Screenshot deferred: the screenshot for this section will land once the page is deployed to a staging environment. The visual styling is intentionally minimal (PrimeNG
<p-card>+<p-password>, same shell as/verify); themed-portal work is tracked separately as part of the portal-page follow-up roadmap.
Security invariants¶
| # | Invariant |
|---|---|
| 1 | The plaintext password is forwarded ONLY into the connector dispatch. Never logged, never persisted, never returned in payload. |
| 2 | The persisted token column carries an HMAC-peppered hash (HKDF of JWT_SECRET). DB-only attacker cannot replay a stolen token. |
| 3 | Token comparison uses timingSafeEqual against the recomputed hash, even though the DB lookup is already an indexed equality. |
| 4 | A resend supersedes prior pending tokens for the same step — only the most recent inbox email is redeemable. |
| 5 | The 30-second resend cooldown is enforced atomically across replicas via ResendCooldownStore (Redis-backed in production). |
| 6 | The public POST handler is gated on featureFlags.firstPasswordEnabled; an operator who hasn't flipped the flag can't expose it. |
| 7 | A connector failure leaves the invitation pending so the user can retry; only a successful CAS on pending → accepted advances. |
| 8 | Connector setPassword definitions never list password in their outputs array (architectural test enforces this). |
| 9 | The workflow.first_password_set audit row carries { connectorId, userKey, runId, stepId, notificationId } — never the password. |
The architectural tests in
packages/server/test/unit/architecture/first-password-token-storage.test.ts
pin most of the above as build-time invariants — a drive-by change
that violates one will fail CI.
Operator runbook¶
Enabling on a deployment¶
- Confirm the portal-web first-password page is deployed (the
/first-passwordroute in@floh/portal-webreturns 200, not 404 — both the server endpoints and the page itself are now landed). - Set
FEATURE_FIRST_PASSWORD=trueon every server replica. - Restart the replicas (the flag is read at boot for the route registration gate).
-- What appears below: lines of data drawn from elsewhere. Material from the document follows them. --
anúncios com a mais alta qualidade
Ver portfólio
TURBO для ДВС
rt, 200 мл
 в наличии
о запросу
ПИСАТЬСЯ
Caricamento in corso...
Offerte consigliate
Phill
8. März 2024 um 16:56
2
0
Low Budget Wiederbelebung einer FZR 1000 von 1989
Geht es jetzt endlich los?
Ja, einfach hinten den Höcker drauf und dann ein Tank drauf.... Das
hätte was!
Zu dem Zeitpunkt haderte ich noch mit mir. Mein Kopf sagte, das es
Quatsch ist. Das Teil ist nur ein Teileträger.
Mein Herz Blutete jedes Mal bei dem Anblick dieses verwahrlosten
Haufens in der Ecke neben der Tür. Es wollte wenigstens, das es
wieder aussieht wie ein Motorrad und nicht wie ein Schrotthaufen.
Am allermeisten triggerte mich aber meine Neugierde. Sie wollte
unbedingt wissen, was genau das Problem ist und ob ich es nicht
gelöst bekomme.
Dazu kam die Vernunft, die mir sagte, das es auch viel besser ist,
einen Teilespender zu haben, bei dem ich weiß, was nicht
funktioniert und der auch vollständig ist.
- Smoke-test by triggering a workflow that hits the step; confirm the welcome email arrives, the link lands on the page, and the password write reaches the directory.
Disabling on a deployment¶
Set FEATURE_FIRST_PASSWORD=false and restart replicas. Existing
in-flight invitations:
- The GET / POST routes return 404 once the flag flips off (the route plugin doesn't register handlers when the flag is false).
- The invitations are still in the DB; they expire on their own schedule.
- Workflow runs paused at
waiting_first_password_setwill stay there until either (a) the flag is re-enabled, or (b) the run is cancelled / advanced manually.
Rotating JWT_SECRET¶
The HMAC pepper is derived (HKDF) from JWT_SECRET. Rotating the
secret invalidates every outstanding first-password token —
recipients with unused links will see a 404 on the portal page.
Coordinate the rotation with a workflow re-issue cycle if there are
in-flight onboardings.
Limitations + roadmap¶
- Password policy enforcement is delegated to the connector. A
future enhancement (LSA-8675)
introduces a Floh-side policy DSL so operators can layer their own
rules on top of (or instead of) the connector's. Until then, the
passwordPolicyHintis a UI hint only. - Resend dispatch acquires the cooldown but does not yet re-issue the token + welcome email. The portal page in this PR (LSA-8674) intentionally does NOT expose a resend button — the dispatch wiring (and the matching portal control) remains tracked as a separate follow-up. Until then, a manual workflow re-trigger is the supported recovery for a lost link.
- Second-factor enrollment is not part of this step — Floh's consent / SSO flows handle that for sessions; first-password is password-only by design (TOTP/U2F enrollment requires a session).